To get there, Arwani said the company will focus on the miniaturization, automation, and parallelization of its microfluidic DNA assembly device. Biomemory currently has the capability to write one DNA molecule at a time, but by the end of this year, he thinks the company will be able to produce about 3,000 to 4,000 molecules in parallel.

Besides making technological advances, Biomemory, which currently has 10 employees, also expects to double in size this year, Arwani said.

IP-wise, in addition to the two patents from CNRS/Sorbonne University, Biomemory is working on two new patent applications this year, Arwani said. According to the US Patent and Trademark Office database, a patent application titled Biocompatible Nucleic Acids for Digital Data Storage (US20220351807A1) that lists Lemaire and Crozet as co-inventors was published in November 2022.

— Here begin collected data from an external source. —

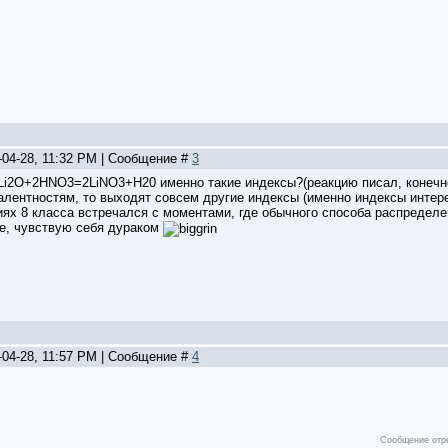
-04-28, 11:32 PM | Сообщение #
3
 Li2O+2HNO3=2LiNO3+H20 именно такие индексы?(реакцию писал, конечно
валентностям, то выходят совсем другие индексы (именно индексы инте
иях 8 класса встречался с моментами, где обычного способа распредел
е, чувствую себя дураком
-04-28, 11:57 PM | Сообщение #
4
Сообщение отр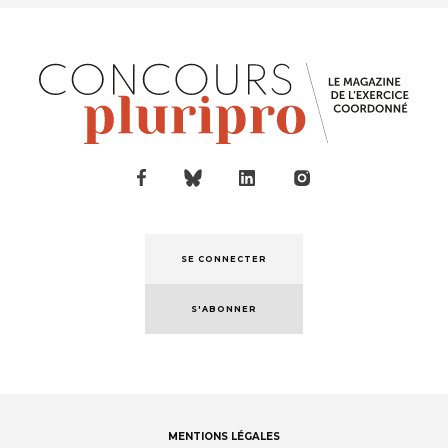
SE CONNECTER
S'ABONNER
MENTIONS LÉGALES
Footer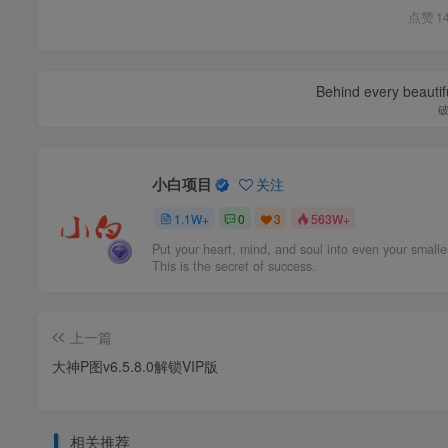
点赞
1
Behind every beautifu
小白项目
关注
1.1W+
0
3
563W+
Put your heart, mind, and soul into even your smalle
This is the secret of success.
上一篇
大神P图v6.5.8.0解锁VIP版
相关推荐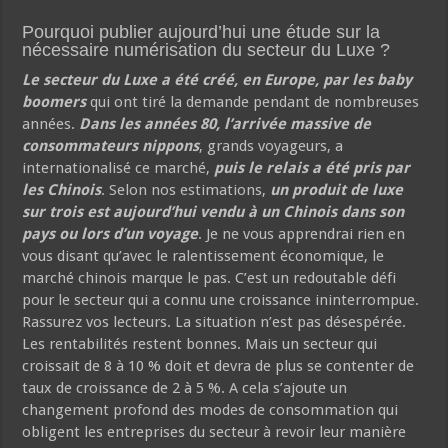
Pourquoi publier aujourd’hui une étude sur la
nécessaire numérisation du secteur du Luxe ?
Le secteur du Luxe a été créé, en Europe, par les baby
boomers
qui ont tiré la demande pendant de nombreuses
années.
Dans les années 80, l’arrivée massive de
consommateurs nippons
, grands voyageurs, a
internationalisé ce marché,
puis le relais a été pris par
les Chinois
. Selon nos estimations,
un produit de luxe
sur trois est aujourd’hui vendu à un Chinois dans son
pays ou lors d’un voyage
. Je ne vous apprendrai rien en
vous disant qu’avec le ralentissement économique, le
marché chinois marque le pas. C’est un redoutable défi
pour le secteur qui a connu une croissance ininterrompue.
Rassurez vos lecteurs. La situation n’est pas désespérée.
Les rentabilités restent bonnes. Mais un secteur qui
croissait de 8 à 10 % doit et devra de plus se contenter de
taux de croissance de 2 à 5 %. A cela s’ajoute un
changement profond des modes de consommation qui
obligent les entreprises du secteur à revoir leur manière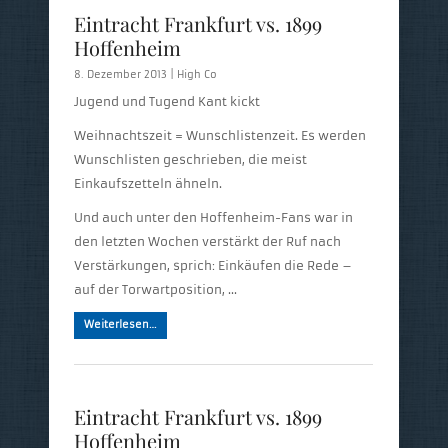
Eintracht Frankfurt vs. 1899
Hoffenheim
8. Dezember 2013 |
High Co
Jugend und Tugend Kant kickt
Weihnachtszeit = Wunschlistenzeit. Es werden
Wunschlisten geschrieben, die meist
Einkaufszetteln ähneln.
Und auch unter den Hoffenheim-Fans war in
den letzten Wochen verstärkt der Ruf nach
Verstärkungen, sprich: Einkäufen die Rede –
auf der Torwartposition, …
Weiterlesen…
Eintracht Frankfurt vs. 1899
Hoffenheim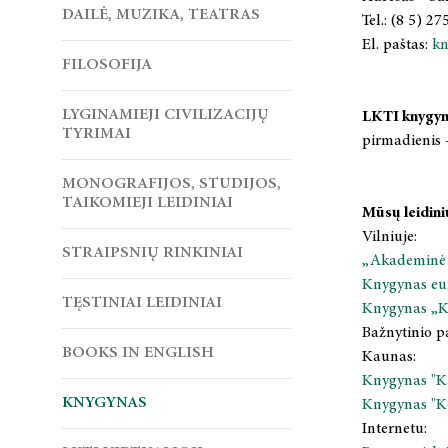
DAILĖ, MUZIKA, TEATRAS
Tel.: (8 5) 2
El. paštas:
kn
FILOSOFIJA
LYGINAMIEJI CIVILIZACIJŲ
LKTI knygyno
TYRIMAI
pirmadienis 
MONOGRAFIJOS, STUDIJOS,
TAIKOMIEJI LEIDINIAI
Mūsų leidini
Vilniuje:
STRAIPSNIŲ RINKINIAI
„Akademinė
Knygynas eu
TĘSTINIAI LEIDINIAI
Knygynas „Ka
Bažnytinio p
BOOKS IN ENGLISH
Kaunas:
Knygynas "K
KNYGYNAS
Knygynas "K
Internetu: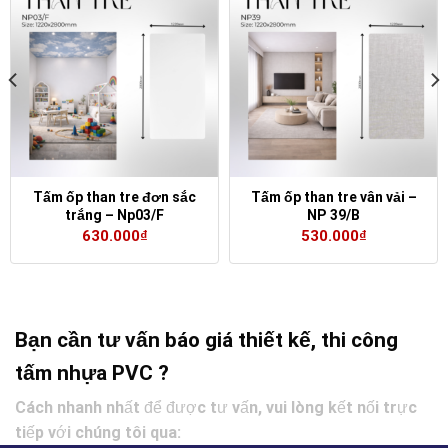
Tấm ốp than tre đơn sắc
Tấm ốp than tre vân vải –
trắng – Np03/F
NP 39/B
630.000
₫
530.000
₫
Bạn cần tư vấn báo giá thiết kế, thi công
tấm nhựa PVC ?
Cách nhanh nhất để được tư vấn, vui lòng kết nối trực
tiếp với chúng tôi qua: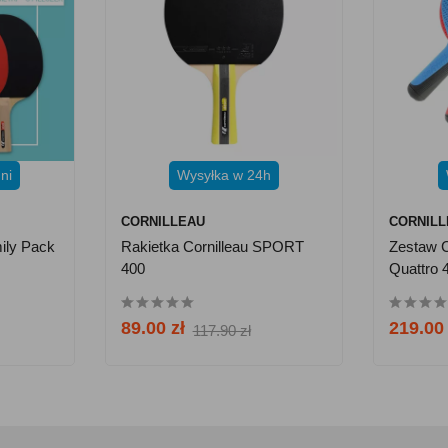
ni
Wysyłka w 24h
CORNILLEAU
CORNIL
ily Pack
Rakietka Cornilleau SPORT
Zestaw C
400
Quattro 4
Piłeczki
89.00 zł
219.00 
117.90 zł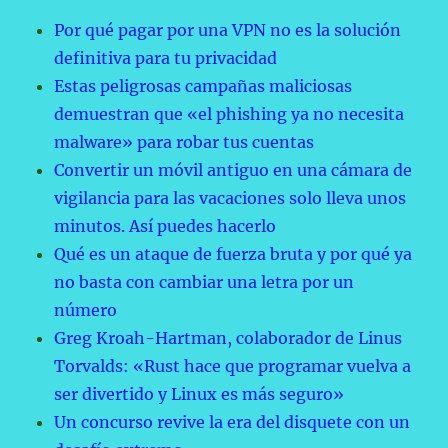
Por qué pagar por una VPN no es la solución
definitiva para tu privacidad
Estas peligrosas campañas maliciosas
demuestran que «el phishing ya no necesita
malware» para robar tus cuentas
Convertir un móvil antiguo en una cámara de
vigilancia para las vacaciones solo lleva unos
minutos. Así puedes hacerlo
Qué es un ataque de fuerza bruta y por qué ya
no basta con cambiar una letra por un
número
Greg Kroah-Hartman, colaborador de Linus
Torvalds: «Rust hace que programar vuelva a
ser divertido y Linux es más seguro»
Un concurso revive la era del disquete con un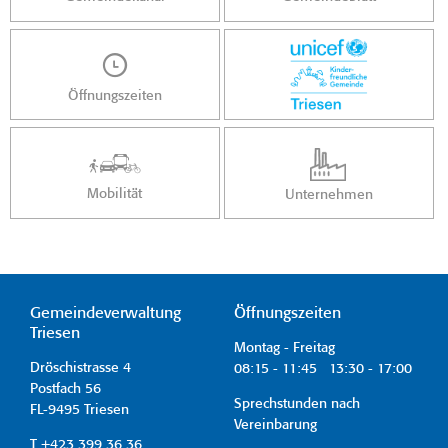
Öffnungszeiten
Mobilität
Unternehmen
Gemeindeverwaltung
Öffnungszeiten
Triesen
Montag - Freitag
Dröschistrasse 4
08:15 - 11:45 13:30 - 17:00
Postfach 56
Sprechstunden nach
FL-9495 Triesen
Vereinbarung
T +423 399 36 36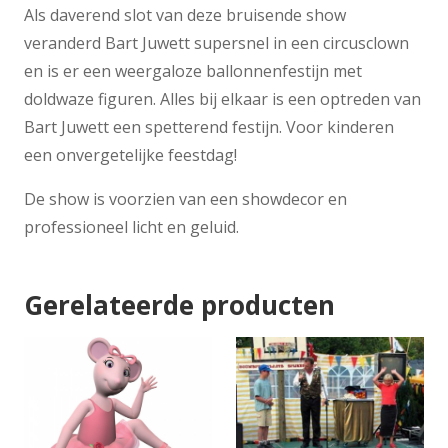
Als daverend slot van deze bruisende show
veranderd Bart Juwett supersnel in een circusclown
en is er een weergaloze ballonnenfestijn met
doldwaze figuren. Alles bij elkaar is een optreden van
Bart Juwett een spetterend festijn. Voor kinderen
een onvergetelijke feestdag!
De show is voorzien van een showdecor en
professioneel licht en geluid.
Gerelateerde producten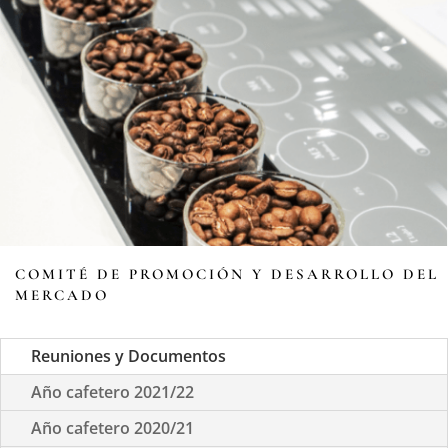
COMITÉ DE PROMOCIÓN Y DESARROLLO DEL
MERCADO
Reuniones y Documentos
Año cafetero 2021/22
Año cafetero 2020/21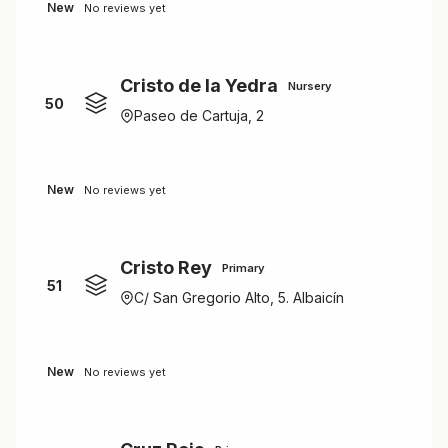
New
No reviews yet
Cristo de la Yedra
Nursery
50
Paseo de Cartuja, 2
New
No reviews yet
Cristo Rey
Primary
51
C/ San Gregorio Alto, 5. Albaicín
New
No reviews yet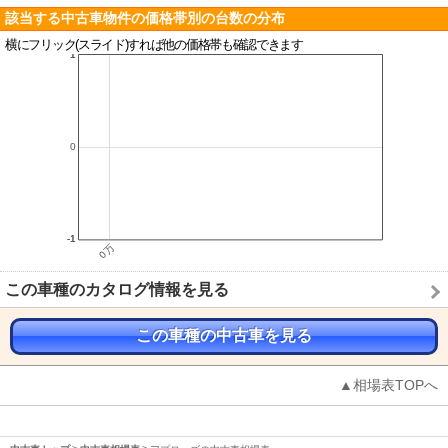
該当する中古車物件の価格帯別の台数の分布
横にフリック(スライド)すれば他の価格帯も確認できます
この車種のカタログ情報を見る
この車種の中古車を見る
▲相場表TOPへ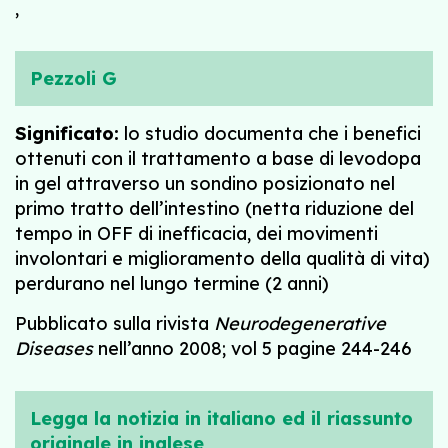
,
Pezzoli G
Significato:
lo studio documenta che i benefici
ottenuti con il trattamento a base di levodopa
in gel attraverso un sondino posizionato nel
primo tratto dell’intestino (netta riduzione del
tempo in OFF di inefficacia, dei movimenti
involontari e miglioramento della qualità di vita)
perdurano nel lungo termine (2 anni)
Pubblicato sulla rivista
Neurodegenerative
Diseases
nell’anno 2008; vol 5 pagine 244-246
Legga la notizia in italiano ed il riassunto
originale in inglese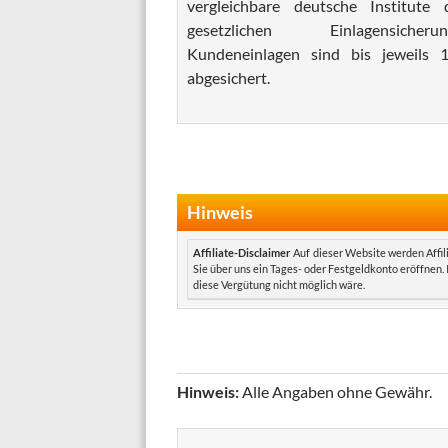
vergleichbare deutsche Institute 
gesetzlichen Einlagensich
Kundeneinlagen sind bis jeweils 
abgesichert.
Hinweis
Affiliate-Disclaimer
Auf dieser Website werden Affil
Sie über uns ein Tages- oder Festgeldkonto eröffnen.
diese Vergütung nicht möglich wäre.
Hinweis:
Alle Angaben ohne Gewähr.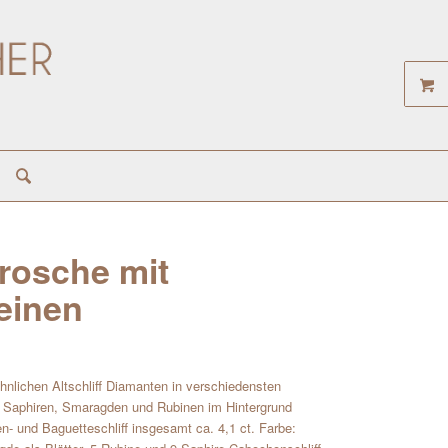
rosche mit
einen
nlichen Altschliff Diamanten in verschiedensten
gen Saphiren, Smaragden und Rubinen im Hintergrund
fen- und Baguetteschliff insgesamt ca. 4,1 ct. Farbe: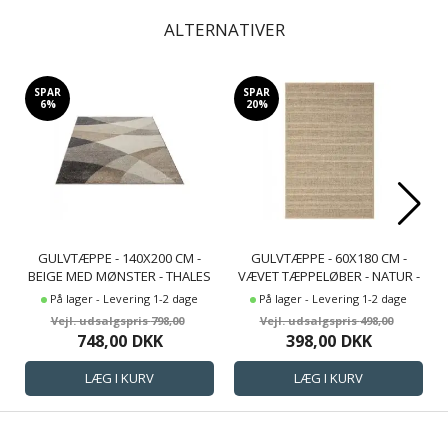
ALTERNATIVER
SPAR
SPAR
6%
20%
GULVTÆPPE - 140X200 CM -
GULVTÆPPE - 60X180 CM -
BEIGE MED MØNSTER - THALES
VÆVET TÆPPELØBER - NATUR -
- NORDSTRAND HOME
KENZY - NORDSTRAND HOME
På lager - Levering 1-2 dage
På lager - Levering 1-2 dage
798,00
498,00
748,00
DKK
398,00
DKK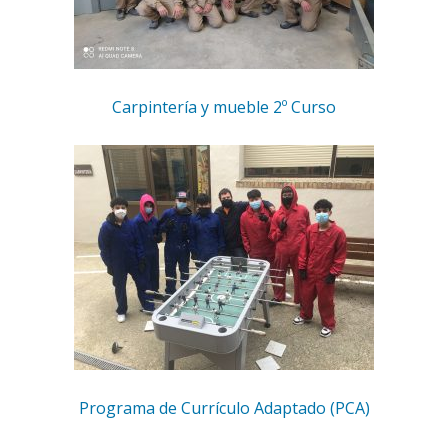
Carpintería y mueble 2º Curso
Programa de Currículo Adaptado (PCA)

As for its business strategy, Arwani said he envisions Biomemory to first and foremost take on “cold” storage of data — inactive data that is rarely used or accessed. “What we want to do is to build a computing device that can build DNA directly in data centers,” he said. “It is a machine that will look like a computer, but inside you will have biology.”

While the company’s technology can supposedly produce customized DNA enzymatically, Arwani said Biomemory is not interested in tapping the technology to produce oligos for biomedical and academic research applications, such as Twist and DNA Script.

“We don't have any plans for that,” he said. “We are a pure player of data storage.”